| EXERCISE TASK |
Could you continue the blog post about search research labs and the median substring problem from its last sentence onward?

| SOURCE EXCERPT |
****

Saturday, February 11, 2006

Internet Search and Research Labs

Suresh quipped "verity on verity" re. MS Labs. Yahoo Labs in Chile is now headed by Baeza-Yates. Antonio Gulli heads the AskJeeves Lab in Pisa, Italy. Udi Manber is now at Google. What a vibrant job market!

In the world of "search", I am still figuring out ehow which gives instructions, tips and warnings on how to do things. Today's post is on how to fix a jammed garbage disposal, but other howtos abound.

Median substring

To a few who emailed and wanted to know: in the Duplicate problem below, the array is destroyed if it is not a permutation of the input. An anonymous mailer asked if an O(n) time algorithm exists when arithmetic operations are allowed.

Here is another algorithmic problem. Given an array A[1,n] of numbers accessible by comparisons only, it is well known that selection---finding them item of any rank k in the sorted order---takes O(n) time and is easier than sorting which takes O(n log n) time. Is that true for strings as well? Formally:

The input is a string S[1,n] accessible by comparisons only. Find the median substring, that is, find the substring S[i,n] which has the rank n/2 in the lexicographic ordering of the suffixes S[j,n] for j=1,...,n. This can be solved in O(n log n) time by mapping the alphabet down to [1,n] using sorting and then using an O(n) time suffix tree construction algorithm. This algorithm in fact sorts all the suffixes. Does there exist an O(n) time algorithm for the median substring problem?

****

| SUPPLIED DATA |

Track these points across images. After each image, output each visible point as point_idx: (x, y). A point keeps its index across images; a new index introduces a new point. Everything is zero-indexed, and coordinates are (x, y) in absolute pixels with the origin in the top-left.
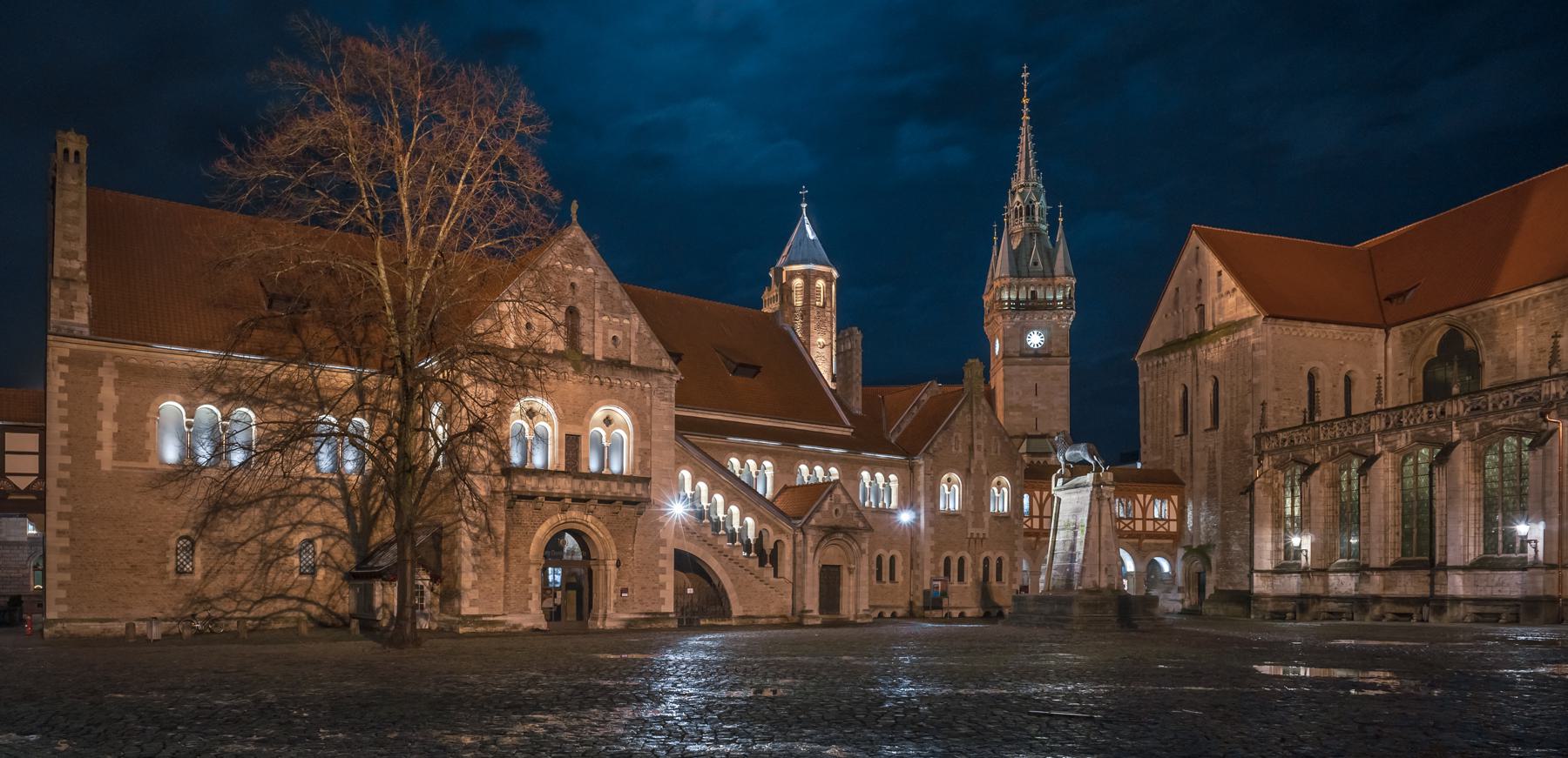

****

| TASK ANSWER |
Wednesday, February 08, 2006

Duplicates

Here is an algorithmic problem. Consider read-write array A[1,n] of numbers. Find the smallest index i such that A[i]=A[j] for some j, that is the smallest index that has a duplicate in the array, using O(1) extra space only. We work in the compare and move model typically used for sorting, and are not allowed to "stuff bits" into array items. This problem was given to me by Martin Pal and Vitaliy Kulikov of Google. Results we can claim are: O(nlog^2 n) time without destroying the array, and O(nlog n) time if one is allowed to destroy the array. Any thoughts/pointers welcome. The problem has nice connections to in-place mergesort, for example.

Monday, February 06, 2006

superbowl, nyc, etc.

Watching the stupor of Superbowl XL, I distracted myself thinking about how to multiply two integers in roman numerals. A little example is here. Sigh.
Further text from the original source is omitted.